Mei Changsu tenses, but eventually manages a weak, “yes, my lady.” For the first time since entering the chamber, he seems affected.  

“And yet you have requested an audience here, and not with Lady Chen at the memorial site,” Lady Jing pushes gently, after a silence. “We welcome you as an honored guest, though I am curious--what brings you to our shores?”  

Mei Changsu gathers himself, and when he speaks his voice is dry as crackling under the strain of some emotion Jingyan cannot name. “I heard the prince was looking to remarry.”

In the entire time he is speaking he has not looked over at Jingyan once. Jingyan is torn between fury and a choking shame; more than any of his stories, his cold treatment of Jingyan is what stands out as truth. If his absence from Cliff Mei was unforgivable what this man must think of Jingyan now, ensconced in his manor, surrounded by his wealth and a house full of suitors tearing down his doors. He wants to scream, to beg, to explain that he would switch places with Lin Shu in a heartbeat, that the memory of waking up and finding Lin Shu had taken his place on the frontlines is burned into his bones, never to fade.

This man blames Jingyan for the Chiyan Army’s massacre at Cliff Mei, and what is worse is he is right. Jingyan should have been there. How will he ever be able to face his brother, his loyal men, in the afterlife? How can he ever face Lin Shu, especially now that he is being pressured to remarry?
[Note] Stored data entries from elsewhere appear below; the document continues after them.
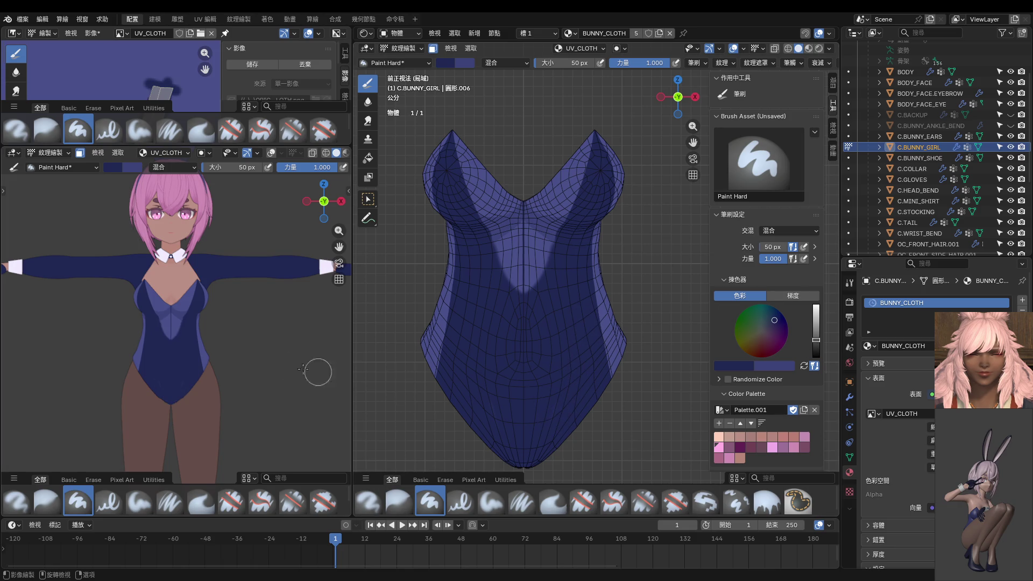
key(ctrl+z)
scroll(508, 247, up, 4)
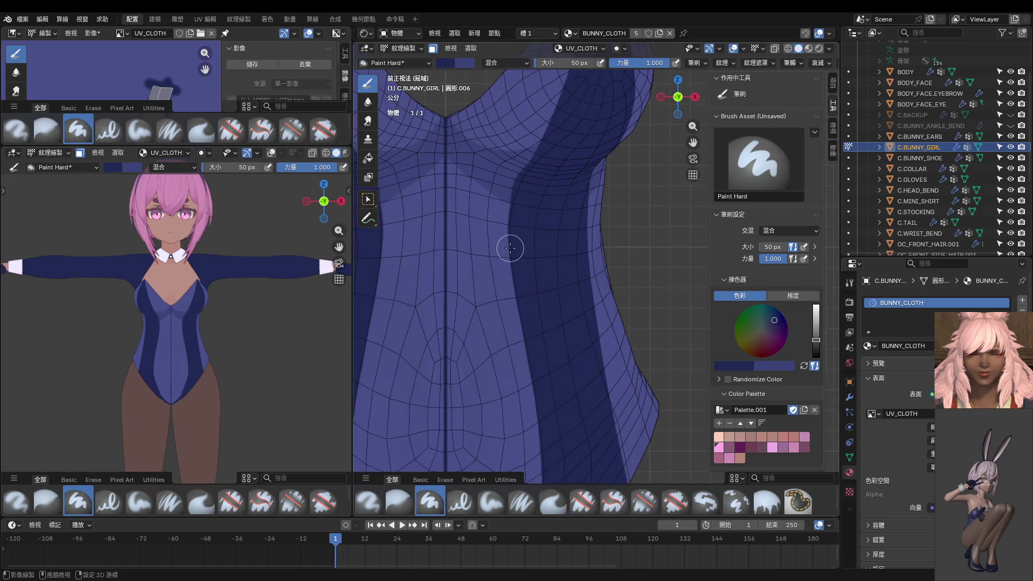
scroll(517, 282, up, 1)
Sample the lighter colour, stroke along the chest panel edge, and reduce the brush to 18 px.
key(s)
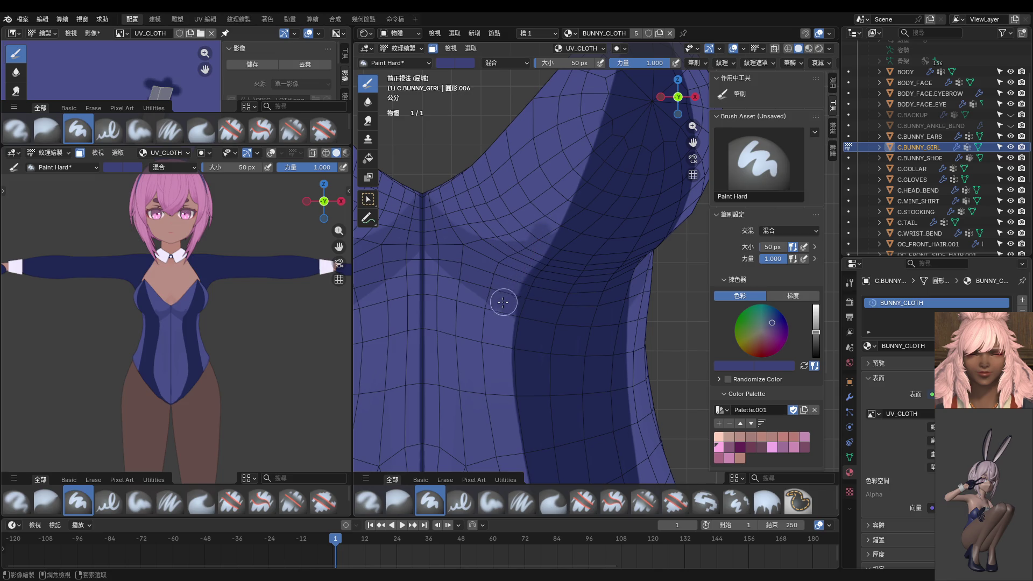
drag(525, 271, 503, 334)
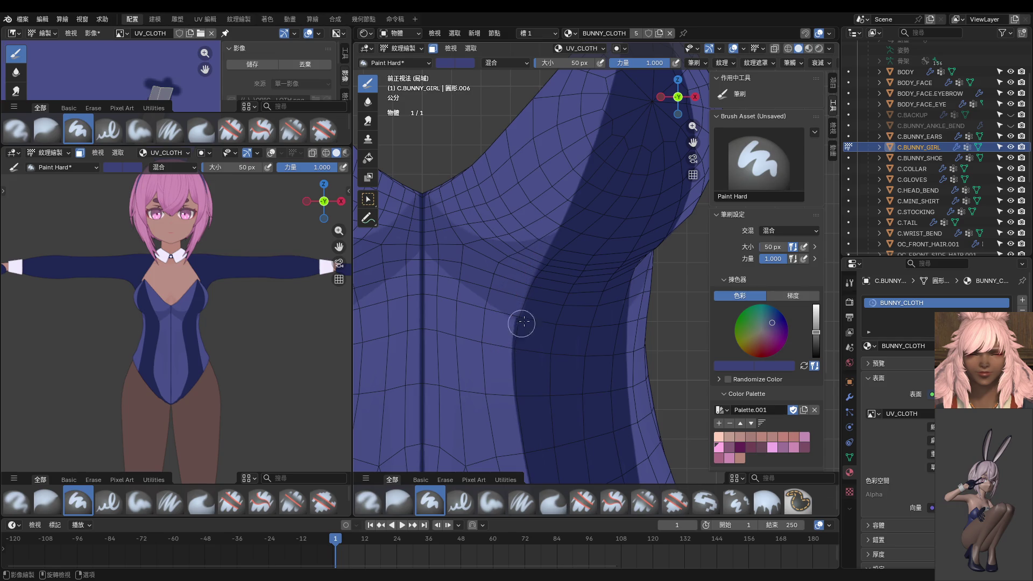
scroll(533, 296, up, 1)
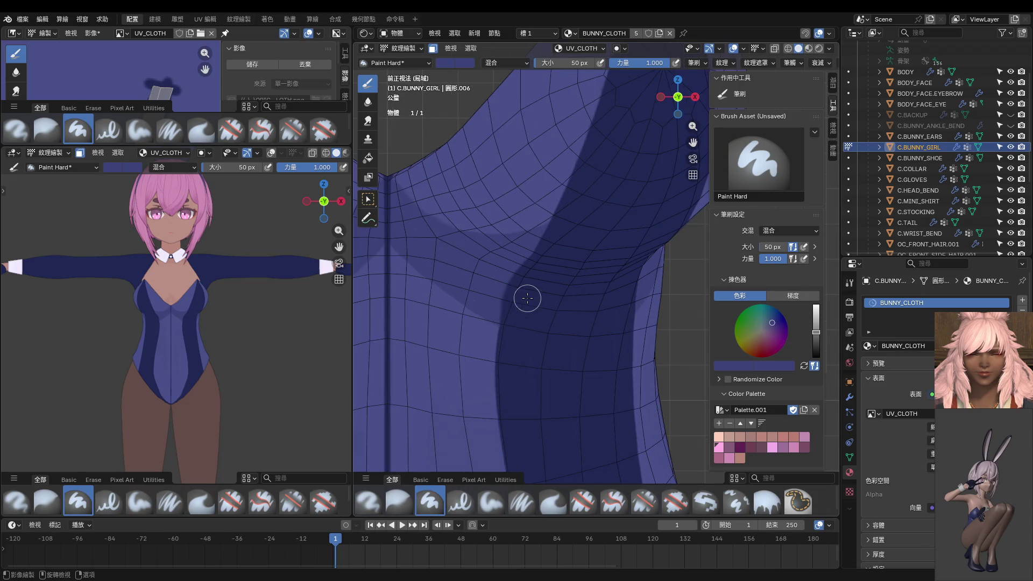
scroll(565, 285, up, 1)
scroll(565, 285, up, 1)
key(f)
click(530, 264)
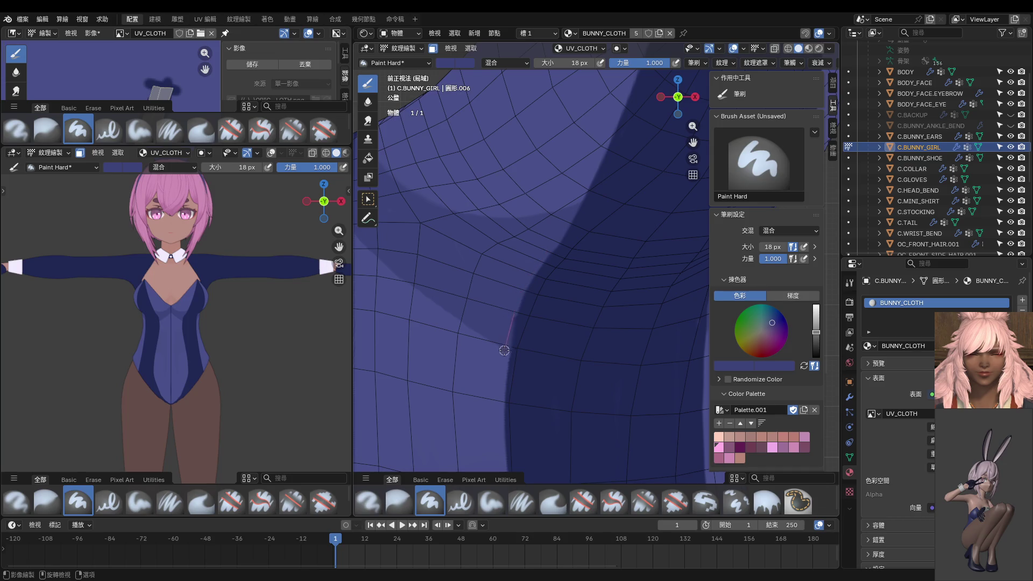
Sample the dark blue and paint it along the panel boundary under the bust, redoing one stroke.
key(s)
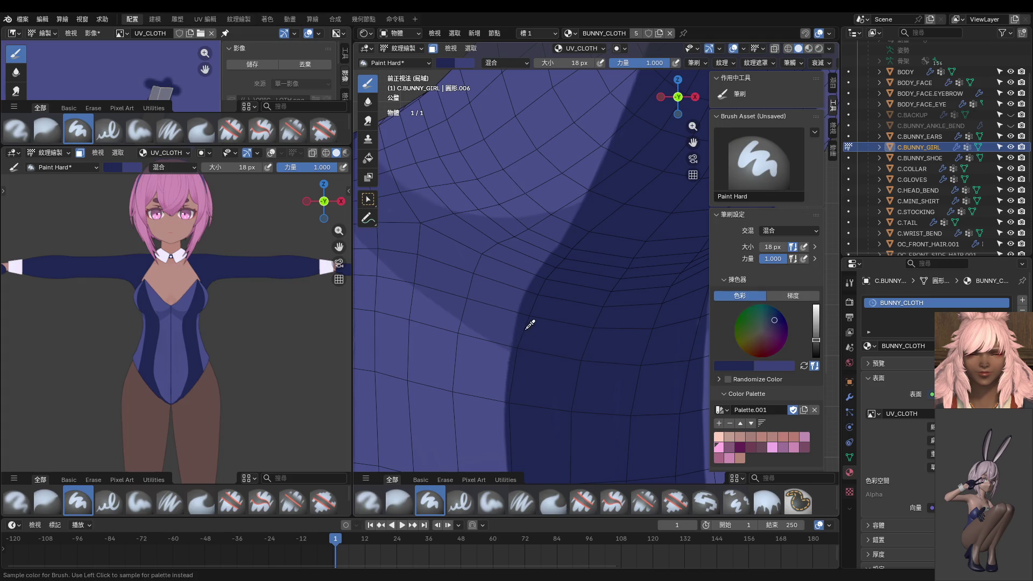
drag(506, 354, 502, 377)
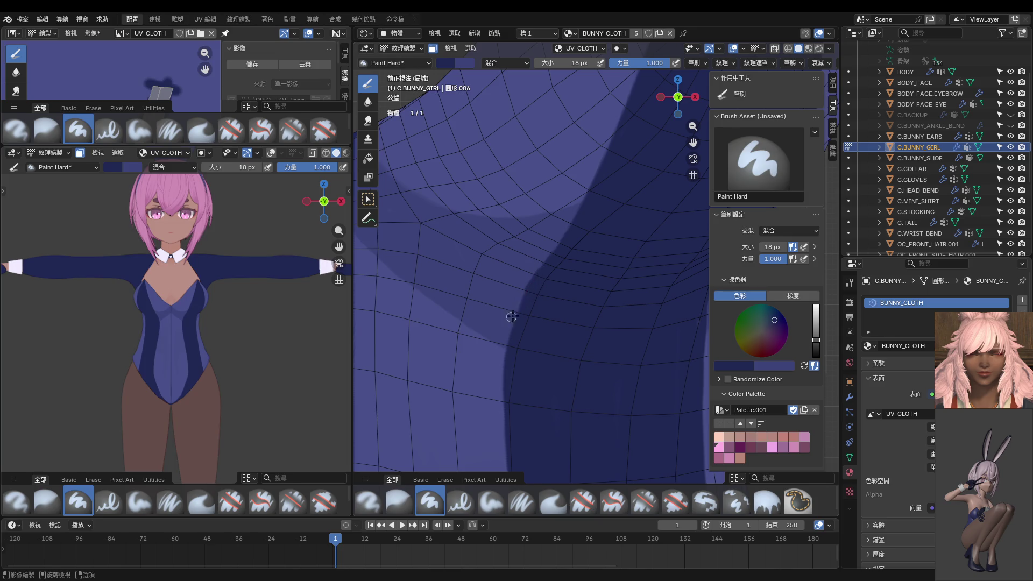
drag(497, 328, 517, 457)
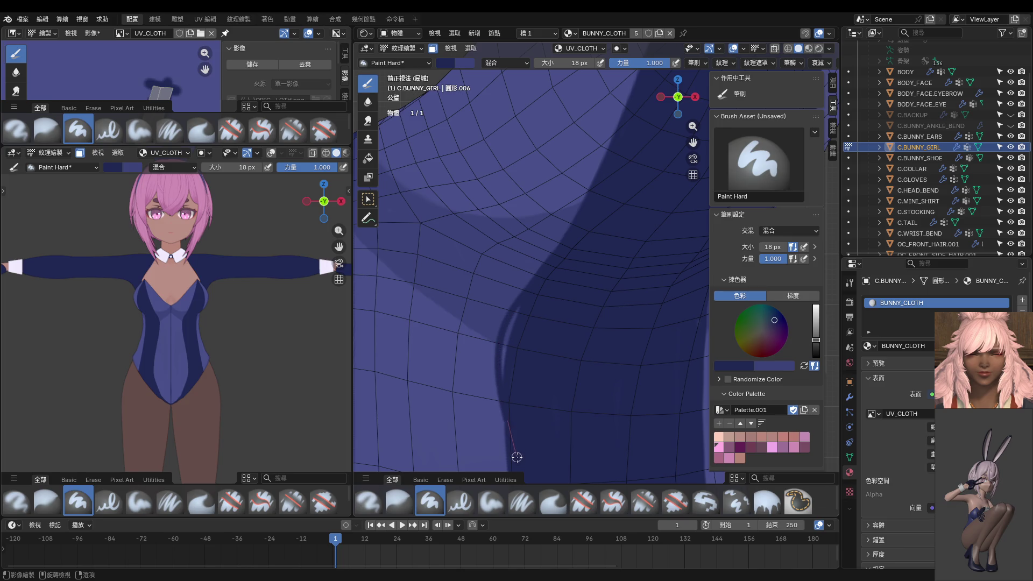
key(ctrl+z)
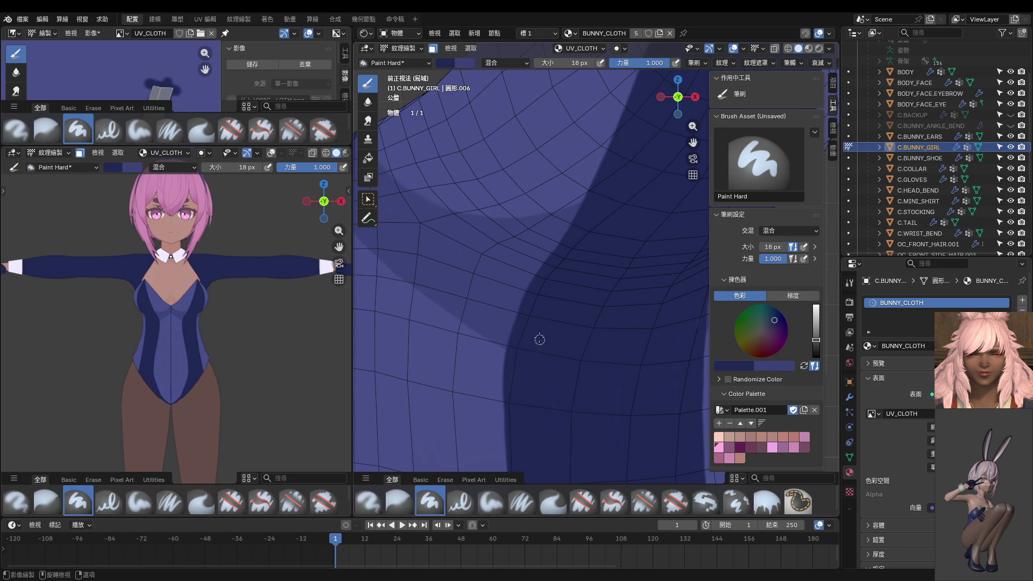
drag(501, 352, 504, 385)
scroll(217, 355, down, 3)
scroll(219, 351, down, 2)
scroll(218, 351, up, 4)
scroll(218, 339, up, 2)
“Excuse me,” Jingyan cannot be here. If he stays he will lose the tight grip on his emotions, and there will be no shred of his dignity left to be found. He throws open the doors too quickly for the guards to pretend like they weren’t listening and makes for the one place he knows he will not be disturbed.

 


 

The ancestral hall is dark and blissfully cool at this time of day. Sounds of revelry from the main hall are distant echos here, and Jingyan can finally let go of the jagged sob caught in his chest with no one around to witness it. Surely the ancestors will not judge him too harshly.

He had, after much turmoil, made a headstone for Lin Shu. It sits underneath the ancestral tablets in a cabinet with the headstones for General Lin, Lady Jingyang, and the rest of the Lin household. A quiet act of rebellion.

“Their ghosts will have no peace otherwise,” Lady Jing had said at their commissioning. “His Majesty understands this well.”

Jingyan suspected that this meant the emperor would have no peace otherwise. It was difficult, he imagined, to sleep without dreaming of the dead when with one hand you blamed loyal subjects for the botched campaign at Cliff Mei that had gotten them killed, and with the other hand raised their suspected killers to a place at the imperial table.

He watched his mother’s face, as pale as her funeral whites, go carefully blank each time an imperial messenger stepped foot in the manor.   

Nevermind that many of the bodies had been unrecognizable, or missing altogether. Nevermind that rumors of incompetence and mismanagement by General Lin and Prince Qi turned changed the ‘Cliff Mei Massacre’ to the ‘Cliff Mei Accident.’ Nevermind that rumors of Jingyan faking his illness to avoid military service spread throughout the kingdom.

The chief concern for the emperor was that despite unsavory rumor of his draft-dodging, Jingyan now had sole control over the remnants of his and the Lin house’s forces. This made him a threat to be controlled or eliminated, and as Jingyan stubbornly refused to be eliminated, the emperor had decreed that it was long past time for him to remarry.    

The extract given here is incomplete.